Fechei os olhos por um segundo, respirando fundo.

- Eu sei muito bem o que os Rossi são capazes de fazer. - murmurei com veneno na voz. - Não me casei com ela por honra. Nem por paz. Me casei por vingança. Para o pai dela, não existe punição maior do que ver sua filha, sua filha virgem,marcada por um Romano. E mais do que isso: reivindicada. Todos os dias e todos as noites.

Dario meneou a cabeça, mas não recuou.

- A garota é problema. Você sabe disso. E, chefe, ela não parece ter medo de você.

Dario me conhecia bem. Sabia do que eu era capaz e por isso se preocupava. Sorri, já prevendo o estrago. Eu estava ciente dos riscos. Mas naquele momento, não importava, eu estava prestes a tomar o que era meu. Território ou carne.

- Medo não é o que quero dela. - Sussurrei, encarando a fumaça do charuto como se visse o rosto de Angelina ali, entre redemoinhos.

Ela era mais do que problema. Angelina era veneno com gosto de vinho caro e eu já tinha tomado goles demais.

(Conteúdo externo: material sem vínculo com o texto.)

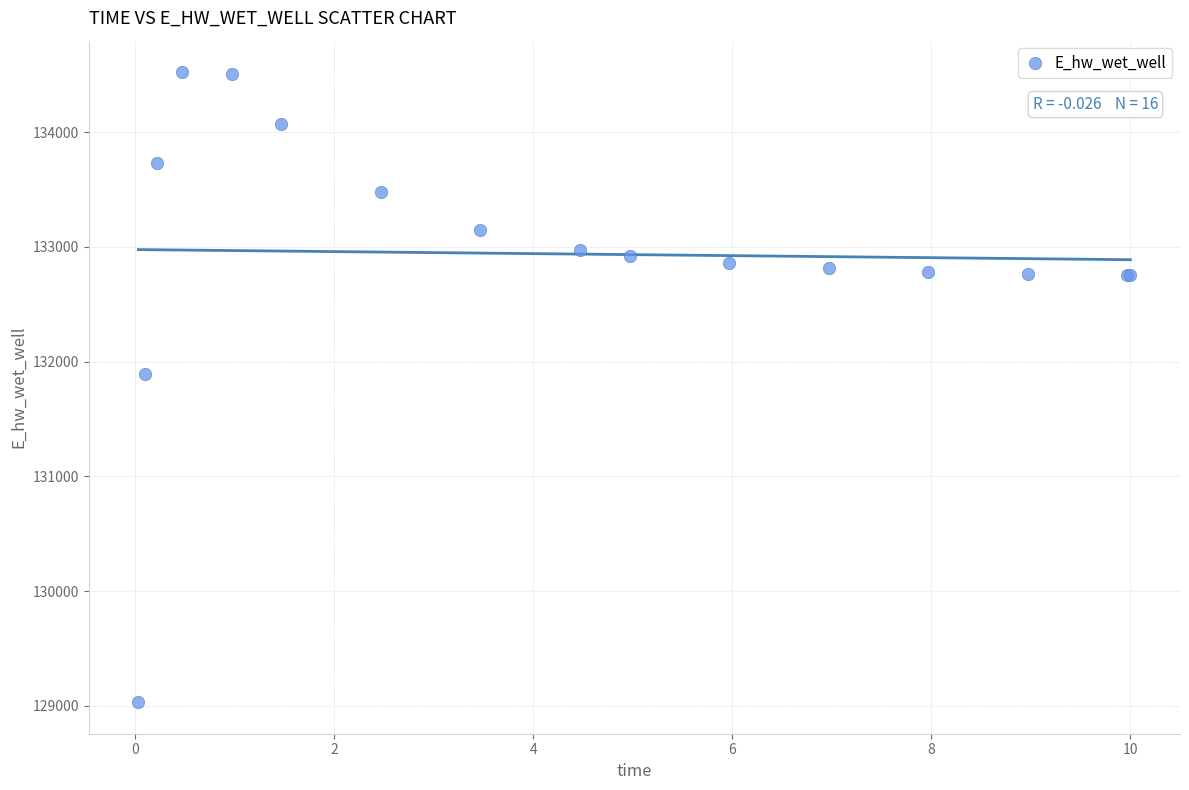

What Y value in the scatter plot is closest to 131776?

131896.0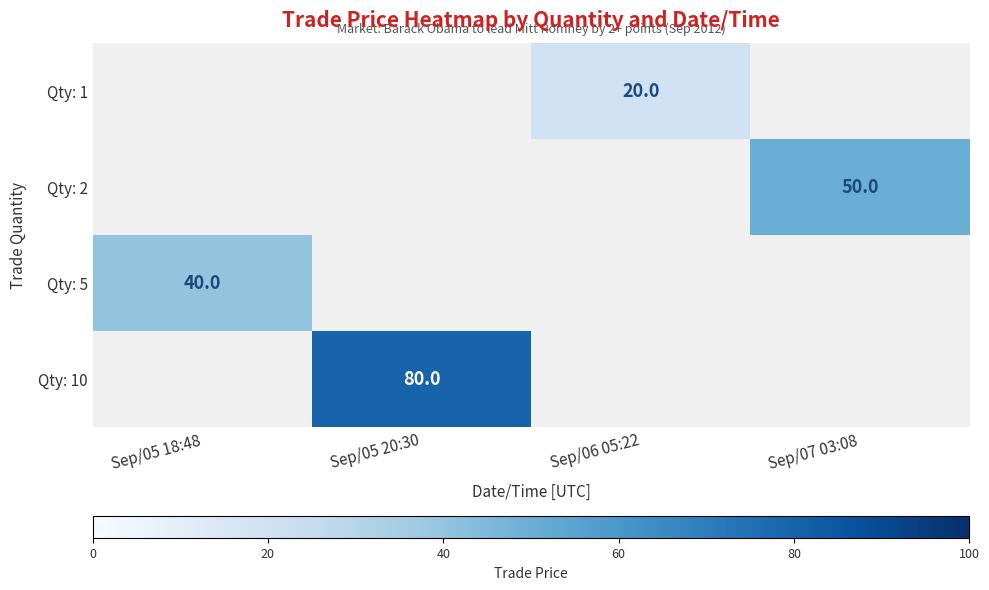

The value of Qty: 1 at Sep/06 05:22 is 20. True or false?

True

Angelina Rossi não era uma mulher qualquer. Tinha uma beleza que não pedia licença, que invadia o ambiente e deixava destruição por onde passava. Cabelos dourados como pecado disfarçado de luz, olhos que escondiam farpas e mistérios presos em um azul celeste, uma boca feita para guerra e entrega.

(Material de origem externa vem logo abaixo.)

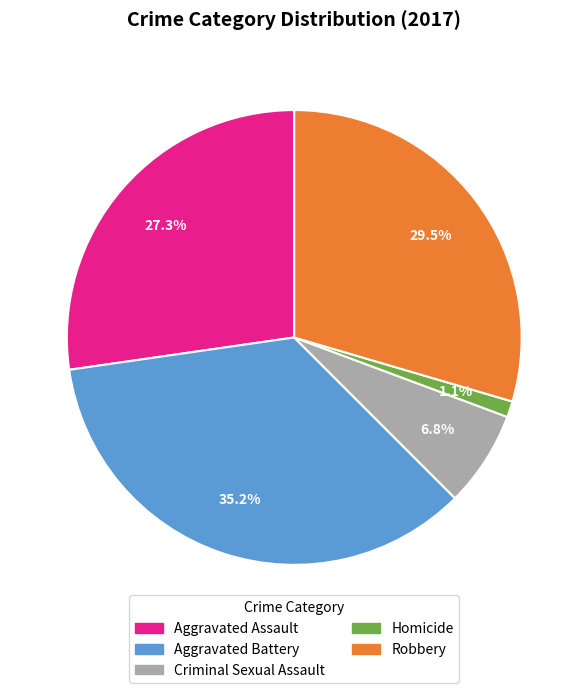

Is there a majority slice in this chart?

No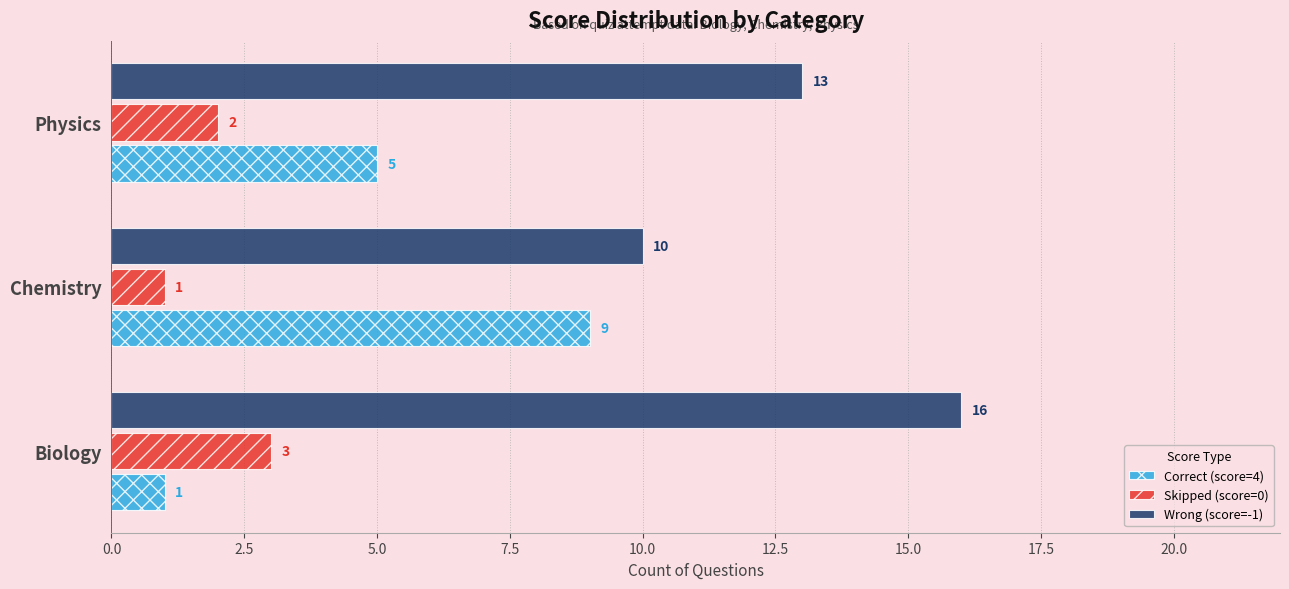

What is the difference between the maximum and minimum values in the Wrong (score=-1) series?

6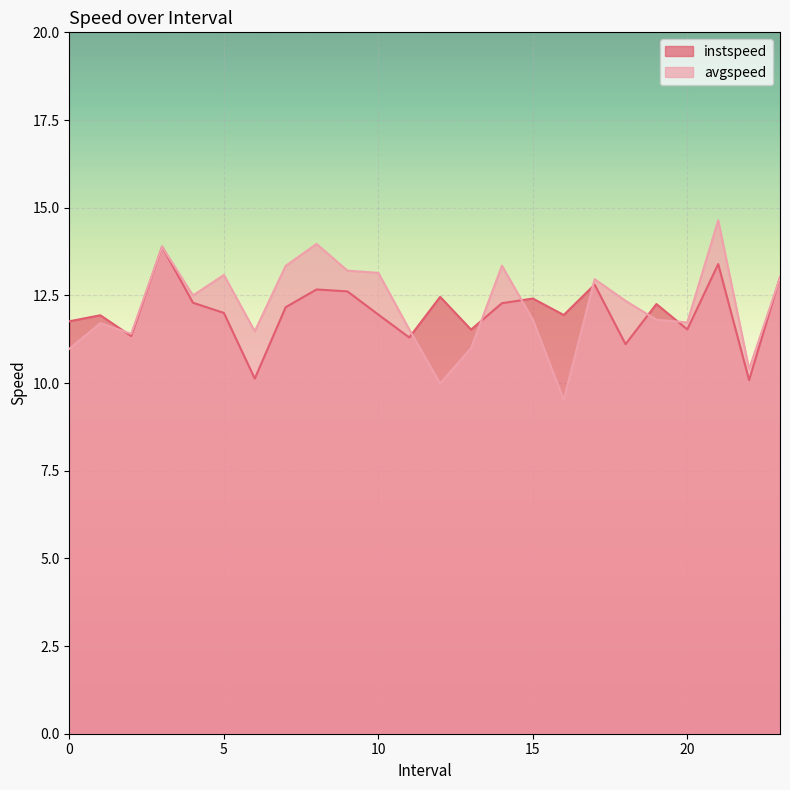

At 9.0, list the series in order from largest to smallest.

avgspeed, instspeed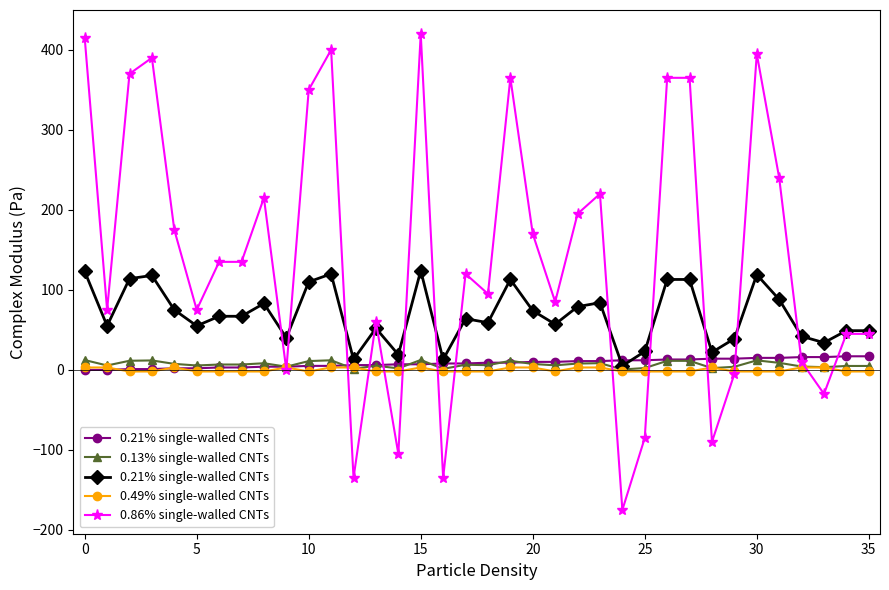

Which series has the widest spread of values?

0.86% single-walled CNTs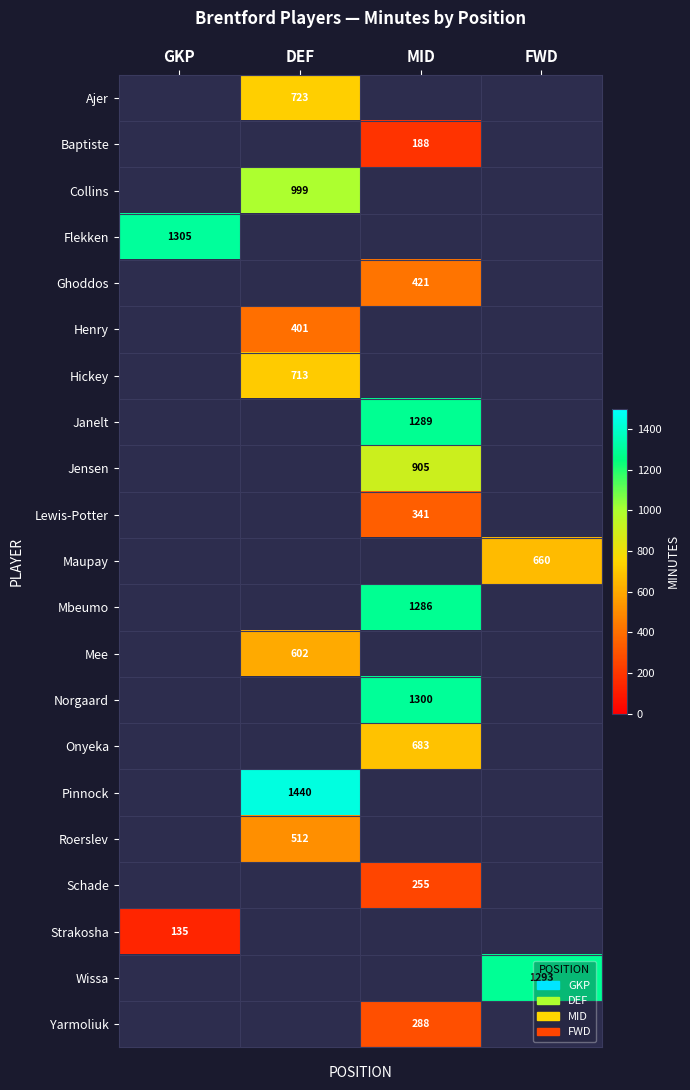

Is it true that Hickey equals 1269.7 at DEF?

False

Mas não era apenas o corpo que me intrigava. Ela foi criada para isso, para ser esposa troféu, a Rainha. A mulher perfeita ao lado de um mafioso. Mas, por baixo daquele verniz de educação refinada e silêncios estudados, havia uma mente afiada. Um espírito indomado.

Angelina não aceitava correntes e eu não oferecia outra coisa.

- Ela foi treinada para ser a esposa do chefe dos chefes. - Murmurei, mais para mim do que para ele. - Mas agora, ela vai ter que aprender o que é ser esposa de um Romano.

Dario apenas me observava. Cauteloso e calado.

- Ela é perigosa - disse ele, quase como um alerta final.

Dei uma última tragada no charuto e o apaguei no cinzeiro com calma cruel.

- E eu sou letal. - Respondi. - Ela ainda não entendeu, mas vai aprender, na cama, no silêncio, no meu poder.

Me levantei, ajeitando o paletó enquanto encarava o retrato do meu pai na parede. Seus olhos me observavam com a mesma frieza que me ensinou a carregar.

- Esse jogo é meu, Dario. E a Rainha? A Rainha não tem outra escolha, senão aprender a amar as minhas regras, cada uma delas!